• _YOUR GOAL_
Would you set down the data that follows, word for word, without any pictures?

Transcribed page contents
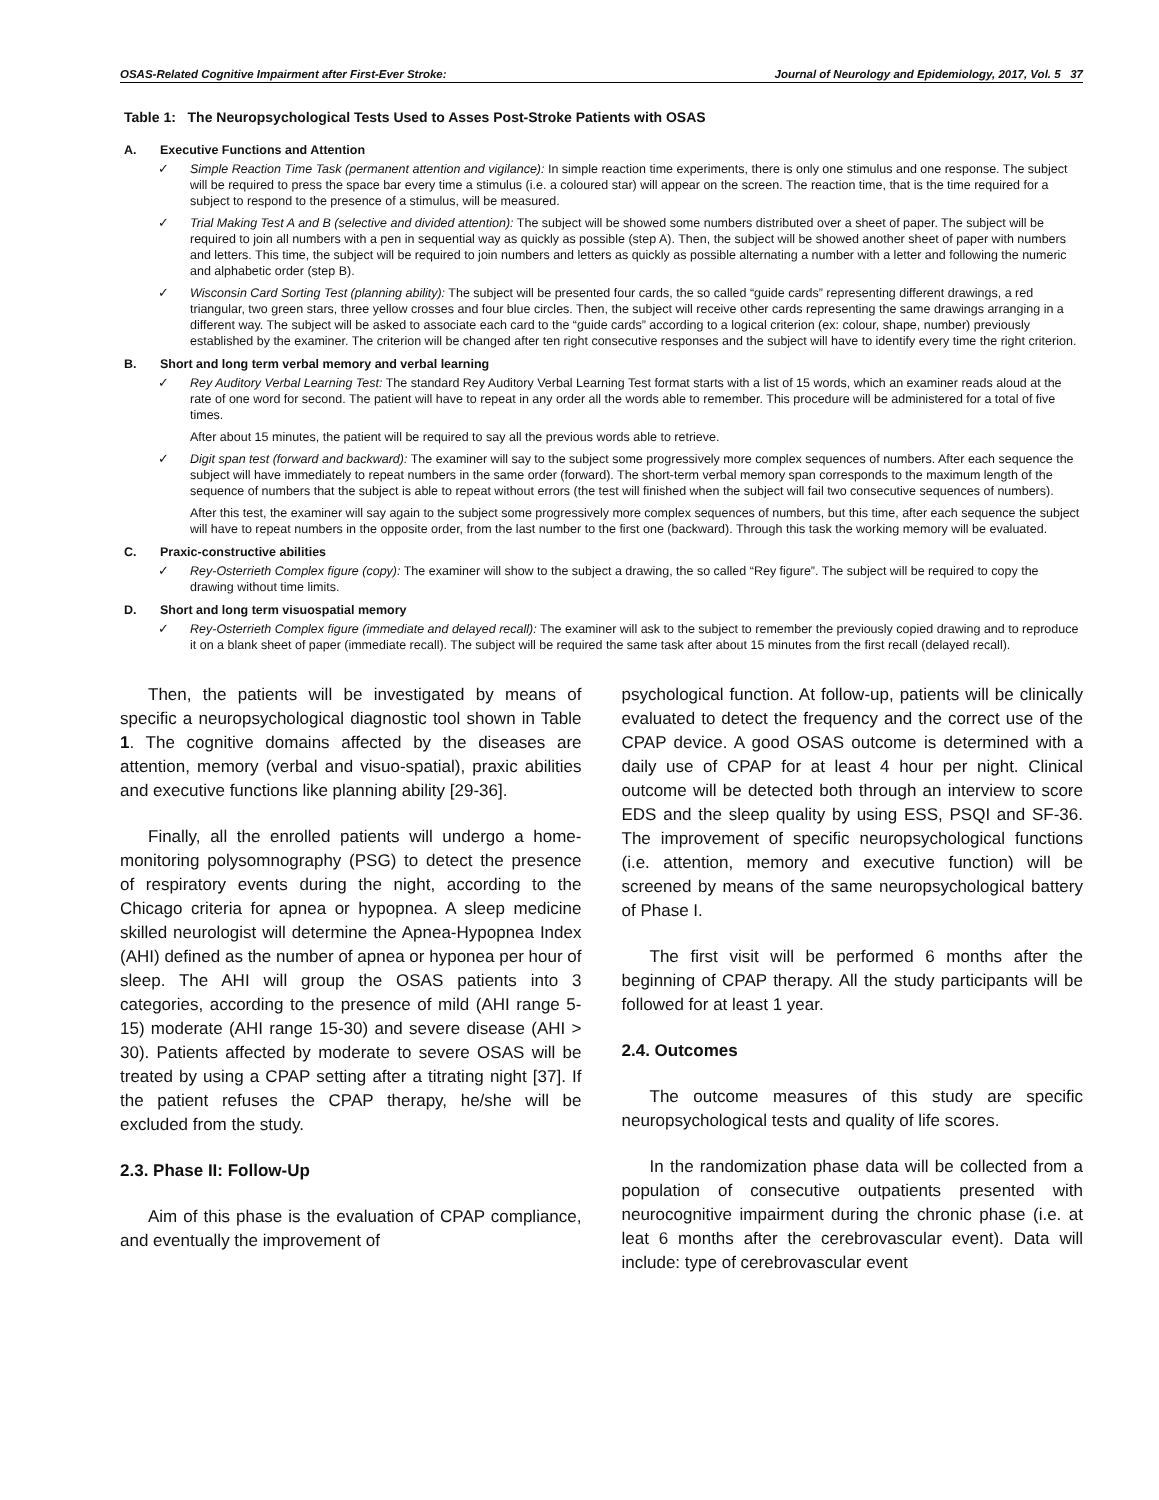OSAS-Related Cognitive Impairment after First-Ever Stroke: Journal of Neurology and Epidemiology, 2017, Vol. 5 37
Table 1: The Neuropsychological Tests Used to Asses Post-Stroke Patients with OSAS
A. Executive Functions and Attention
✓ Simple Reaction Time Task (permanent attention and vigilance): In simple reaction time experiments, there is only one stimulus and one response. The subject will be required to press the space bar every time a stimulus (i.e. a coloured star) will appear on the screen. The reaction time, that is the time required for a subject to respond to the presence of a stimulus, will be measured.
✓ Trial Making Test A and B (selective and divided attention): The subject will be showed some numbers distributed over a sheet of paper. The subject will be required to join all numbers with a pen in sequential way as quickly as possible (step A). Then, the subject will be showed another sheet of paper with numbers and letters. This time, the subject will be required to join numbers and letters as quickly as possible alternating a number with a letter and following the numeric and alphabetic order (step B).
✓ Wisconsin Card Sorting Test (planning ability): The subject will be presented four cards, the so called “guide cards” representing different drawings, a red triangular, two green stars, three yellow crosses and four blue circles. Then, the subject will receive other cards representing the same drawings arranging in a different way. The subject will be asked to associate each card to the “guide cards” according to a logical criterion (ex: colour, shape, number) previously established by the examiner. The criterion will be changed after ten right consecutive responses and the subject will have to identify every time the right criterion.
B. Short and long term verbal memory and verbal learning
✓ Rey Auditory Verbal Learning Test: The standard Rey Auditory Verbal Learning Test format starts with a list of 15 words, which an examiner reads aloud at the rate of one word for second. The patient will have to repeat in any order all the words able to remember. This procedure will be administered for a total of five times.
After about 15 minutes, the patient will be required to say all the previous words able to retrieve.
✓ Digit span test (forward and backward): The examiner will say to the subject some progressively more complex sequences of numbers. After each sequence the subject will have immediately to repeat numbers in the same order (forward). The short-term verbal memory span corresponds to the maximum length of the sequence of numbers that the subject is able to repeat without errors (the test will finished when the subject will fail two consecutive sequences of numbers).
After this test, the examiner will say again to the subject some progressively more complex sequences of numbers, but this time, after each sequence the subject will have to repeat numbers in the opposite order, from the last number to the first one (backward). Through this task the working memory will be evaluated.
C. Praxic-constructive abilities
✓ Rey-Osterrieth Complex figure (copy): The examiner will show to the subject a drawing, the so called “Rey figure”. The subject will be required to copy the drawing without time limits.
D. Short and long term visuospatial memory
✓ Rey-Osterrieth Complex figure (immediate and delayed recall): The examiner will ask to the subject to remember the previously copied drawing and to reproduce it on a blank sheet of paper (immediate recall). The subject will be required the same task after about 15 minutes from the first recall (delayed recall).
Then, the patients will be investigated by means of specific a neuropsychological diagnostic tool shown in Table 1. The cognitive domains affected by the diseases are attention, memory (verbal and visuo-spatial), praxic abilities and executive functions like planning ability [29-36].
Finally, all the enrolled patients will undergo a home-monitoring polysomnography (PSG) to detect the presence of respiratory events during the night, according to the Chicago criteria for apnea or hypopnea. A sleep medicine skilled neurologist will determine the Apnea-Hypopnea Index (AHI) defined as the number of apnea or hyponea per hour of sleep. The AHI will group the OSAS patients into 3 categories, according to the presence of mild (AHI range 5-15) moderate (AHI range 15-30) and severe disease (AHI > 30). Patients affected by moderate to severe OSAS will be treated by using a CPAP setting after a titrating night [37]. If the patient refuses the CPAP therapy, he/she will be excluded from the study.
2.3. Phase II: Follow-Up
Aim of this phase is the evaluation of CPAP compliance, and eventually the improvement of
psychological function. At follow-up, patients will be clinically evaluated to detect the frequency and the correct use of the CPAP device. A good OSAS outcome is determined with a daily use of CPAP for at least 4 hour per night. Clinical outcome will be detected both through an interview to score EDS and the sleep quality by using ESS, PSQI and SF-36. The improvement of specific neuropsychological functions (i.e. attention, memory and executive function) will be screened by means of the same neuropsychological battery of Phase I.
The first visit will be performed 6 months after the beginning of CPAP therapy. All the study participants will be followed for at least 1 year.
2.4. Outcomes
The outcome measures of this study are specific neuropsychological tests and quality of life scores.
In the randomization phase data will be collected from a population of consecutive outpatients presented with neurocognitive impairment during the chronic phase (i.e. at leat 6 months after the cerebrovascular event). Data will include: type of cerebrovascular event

• _TASK OUTPUT_
OSAS-Related Cognitive Impairment after First-Ever Stroke: Journal of Neurology and Epidemiology, 2017, Vol. 5 37
Table 1: The Neuropsychological Tests Used to Asses Post-Stroke Patients with OSAS
A. Executive Functions and Attention
✓ Simple Reaction Time Task (permanent attention and vigilance): In simple reaction time experiments, there is only one stimulus and one response. The subject will be required to press the space bar every time a stimulus (i.e. a coloured star) will appear on the screen. The reaction time, that is the time required for a subject to respond to the presence of a stimulus, will be measured.
✓ Trial Making Test A and B (selective and divided attention): The subject will be showed some numbers distributed over a sheet of paper. The subject will be required to join all numbers with a pen in sequential way as quickly as possible (step A). Then, the subject will be showed another sheet of paper with numbers and letters. This time, the subject will be required to join numbers and letters as quickly as possible alternating a number with a letter and following the numeric and alphabetic order (step B).
✓ Wisconsin Card Sorting Test (planning ability): The subject will be presented four cards, the so called “guide cards” representing different drawings, a red triangular, two green stars, three yellow crosses and four blue circles. Then, the subject will receive other cards representing the same drawings arranging in a different way. The subject will be asked to associate each card to the “guide cards” according to a logical criterion (ex: colour, shape, number) previously established by the examiner. The criterion will be changed after ten right consecutive responses and the subject will have to identify every time the right criterion.
B. Short and long term verbal memory and verbal learning
✓ Rey Auditory Verbal Learning Test: The standard Rey Auditory Verbal Learning Test format starts with a list of 15 words, which an examiner reads aloud at the rate of one word for second. The patient will have to repeat in any order all the words able to remember. This procedure will be administered for a total of five times.
After about 15 minutes, the patient will be required to say all the previous words able to retrieve.
✓ Digit span test (forward and backward): The examiner will say to the subject some progressively more complex sequences of numbers. After each sequence the subject will have immediately to repeat numbers in the same order (forward). The short-term verbal memory span corresponds to the maximum length of the sequence of numbers that the subject is able to repeat without errors (the test will finished when the subject will fail two consecutive sequences of numbers).
After this test, the examiner will say again to the subject some progressively more complex sequences of numbers, but this time, after each sequence the subject will have to repeat numbers in the opposite order, from the last number to the first one (backward). Through this task the working memory will be evaluated.
C. Praxic-constructive abilities
✓ Rey-Osterrieth Complex figure (copy): The examiner will show to the subject a drawing, the so called “Rey figure”. The subject will be required to copy the drawing without time limits.
D. Short and long term visuospatial memory
✓ Rey-Osterrieth Complex figure (immediate and delayed recall): The examiner will ask to the subject to remember the previously copied drawing and to reproduce it on a blank sheet of paper (immediate recall). The subject will be required the same task after about 15 minutes from the first recall (delayed recall).
Then, the patients will be investigated by means of specific a neuropsychological diagnostic tool shown in Table 1. The cognitive domains affected by the diseases are attention, memory (verbal and visuo-spatial), praxic abilities and executive functions like planning ability [29-36].
Finally, all the enrolled patients will undergo a home-monitoring polysomnography (PSG) to detect the presence of respiratory events during the night, according to the Chicago criteria for apnea or hypopnea. A sleep medicine skilled neurologist will determine the Apnea-Hypopnea Index (AHI) defined as the number of apnea or hyponea per hour of sleep. The AHI will group the OSAS patients into 3 categories, according to the presence of mild (AHI range 5-15) moderate (AHI range 15-30) and severe disease (AHI > 30). Patients affected by moderate to severe OSAS will be treated by using a CPAP setting after a titrating night [37]. If the patient refuses the CPAP therapy, he/she will be excluded from the study.
2.3. Phase II: Follow-Up
Aim of this phase is the evaluation of CPAP compliance, and eventually the improvement of
psychological function. At follow-up, patients will be clinically evaluated to detect the frequency and the correct use of the CPAP device. A good OSAS outcome is determined with a daily use of CPAP for at least 4 hour per night. Clinical outcome will be detected both through an interview to score EDS and the sleep quality by using ESS, PSQI and SF-36. The improvement of specific neuropsychological functions (i.e. attention, memory and executive function) will be screened by means of the same neuropsychological battery of Phase I.
The first visit will be performed 6 months after the beginning of CPAP therapy. All the study participants will be followed for at least 1 year.
2.4. Outcomes
The outcome measures of this study are specific neuropsychological tests and quality of life scores.
In the randomization phase data will be collected from a population of consecutive outpatients presented with neurocognitive impairment during the chronic phase (i.e. at leat 6 months after the cerebrovascular event). Data will include: type of cerebrovascular event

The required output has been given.